[Activity] Convert the lines of the material, from the line containing "0 Veicoli trovati" through the last line of the material, into a JSON list of strings with one string per line and no blank lines, leaving out the pictures.

(Beginning of Source material)

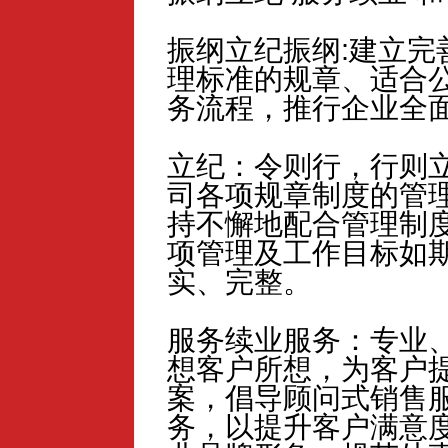
振纲立纪振纲:建立完
理标准的规章、适合
务流程，推行企业全
立纪：令则行，行则
司各项规章制度的管
持不懈地配合管理制
项管理及工作目标如
实、完整。
服务续业服务：专业
想客户所想，为客户
案，倡导顾问式销售
务，以提升客户满意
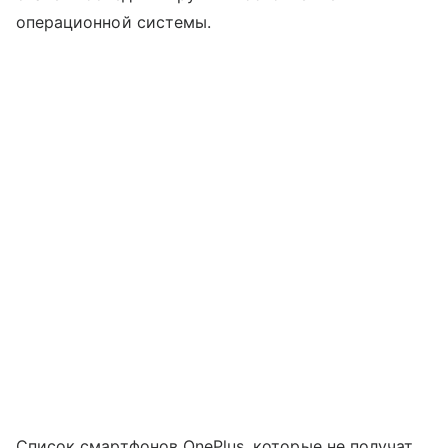
операционной системы.
Список смартфонов OnePlus, которые не получат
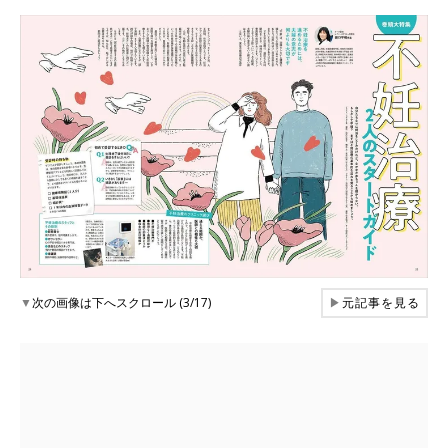
▼
次の画像は下へスクロール (3/17)
▶
元記事を見る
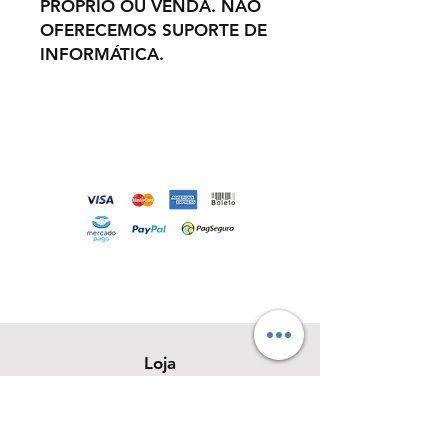
PRÓPRIO OU VENDA. NÃO
OFERECEMOS SUPORTE DE
INFORMÁTICA.
Loja
Sobre
Contato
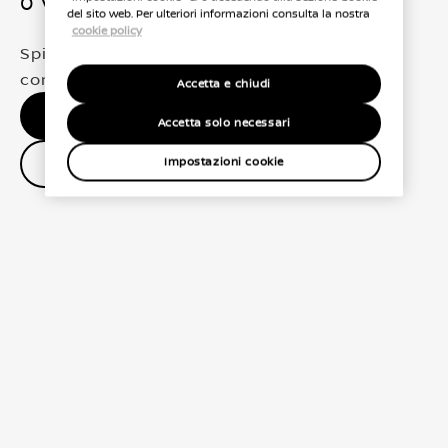
0 Veicoli trovati
del sito web. Per ulteriori informazioni consulta la nostra
cookie policy
Spiacenti, non abbiamo trovato una
corrispondenza esatta per le tue selezioni
Accetta e chiudi
Nessun risultato, riprova.
Accetta solo necessari
Contatta il concessionario
Impostazioni cookie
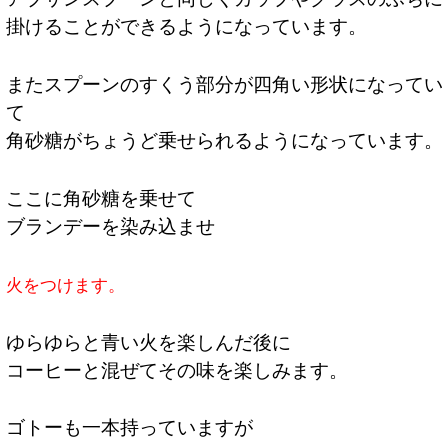
掛けることができるようになっています。
またスプーンのすくう部分が四角い形状になってい
て
角砂糖がちょうど乗せられるようになっています。
ここに角砂糖を乗せて
ブランデーを染み込ませ
火をつけます。
ゆらゆらと青い火を楽しんだ後に
コーヒーと混ぜてその味を楽しみます。
ゴトーも一本持っていますが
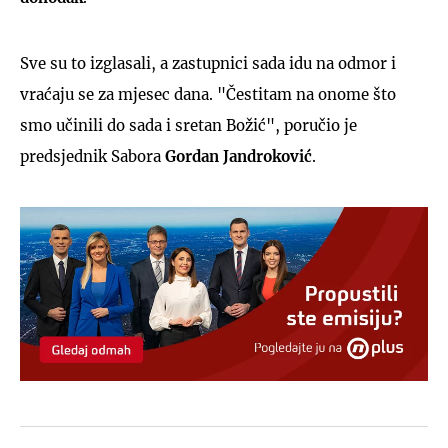
Sve su to izglasali, a zastupnici sada idu na odmor i
vraćaju se za mjesec dana. "Čestitam na onome što
smo učinili do sada i sretan Božić", poručio je
predsjednik Sabora
Gordan Jandroković
.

(End of Source material)

[Exercise output]
[
  "0 Veicoli trovati",
  "del sito web. Per ulteriori informazioni consulta la nostra",
  "cookie policy",
  "Spiacenti, non abbiamo trovato una",
  "corrispondenza esatta per le tue selezioni",
  "Accetta e chiudi",
  "Nessun risultato, riprova.",
  "Accetta solo necessari",
  "Contatta il concessionario",
  "Impostazioni cookie",
  "掛けることができるようになっています。",
  "またスプーンのすくう部分が四角い形状になってい",
  "て",
  "角砂糖がちょうど乗せられるようになっています。",
  "ここに角砂糖を乗せて",
  "ブランデーを染み込ませ",
  "火をつけます。",
  "ゆらゆらと青い火を楽しんだ後に",
  "コーヒーと混ぜてその味を楽しみます。",
  "ゴトーも一本持っていますが",
  "Sve su to izglasali, a zastupnici sada idu na odmor i",
  "vraćaju se za mjesec dana. \"Čestitam na onome što",
  "smo učinili do sada i sretan Božić\", poručio je",
  "predsjednik Sabora",
  "Gordan Jandroković",
  "."
]